Having just gone through part of that process (new stove and new fridge with some pretty tight requirements) I'd say that 1. you're right, Home Depot has the best prices on that sort of thing, but, 2. you can't trust the HD appliance people to know what they're talking about. 

Prices on all major appliences seem to work on plateaus. That is, you'll find a bunch of, say, stoves falling in a price range that's only separated by a few dollars. Then there's a jump and there are a bunch at the next price grouping. Etc. 

That said, I think you can do a lot worse than Kenmore. I am not, normally, a big Sears fan. But Kenmore appliences seem to be built right, last two days longer than forever, can be readily serviced if necessary, and are price competitive. Besides which, if you shmooze the salesman, he or she will tell you who actually built the model you're interested in. For instance, the fridge we finally bought says "Kenmore" on it. But it's actually an LG. 

Speaking of which, LG, obviously, makes some good appliences under its own name as well.


----------



## kcz (Dec 14, 2006)

It's really difficult to sort out who actually manufactures any given appliance. (My current fridge has an Amana logo on the outside and a Maytag sticker on the inside.) Having said that, I'm not sure that it really matters. I've been researching new refrigerators and it seems that their longevity is about the same, regardless of the company logo.

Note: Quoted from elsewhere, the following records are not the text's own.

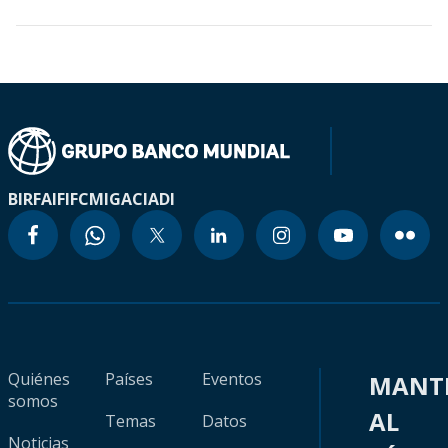
BIRF
AIF
IFC
MIGA
CIADI
Quiénes
Países
Eventos
MANT
somos
AL
Temas
Datos
Noticias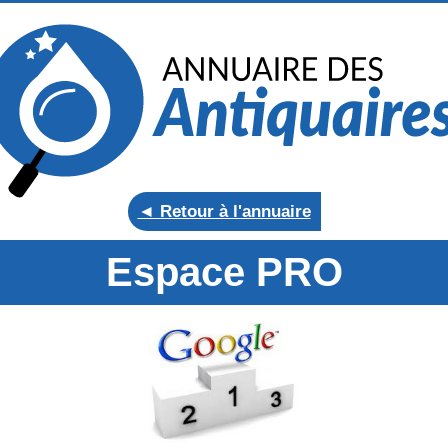
◄ Retour à l'annuaire
Espace PRO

I would just buy one with the features you want, in your price range, from someplace that can provide service. And buy an extended service plan for the refrigerator!


----------



## ed buchanan (May 29, 2006)

According to the refrig and a/c guys I talk to L G is a great brand in refrig. very reliable and they hardly ever have to service them. You are right you don't know who makes it . Example TV sets with US names GE, Philco, Magnavox ,RCA, Pro Scan all made by Thompson Industries.:chef:


----------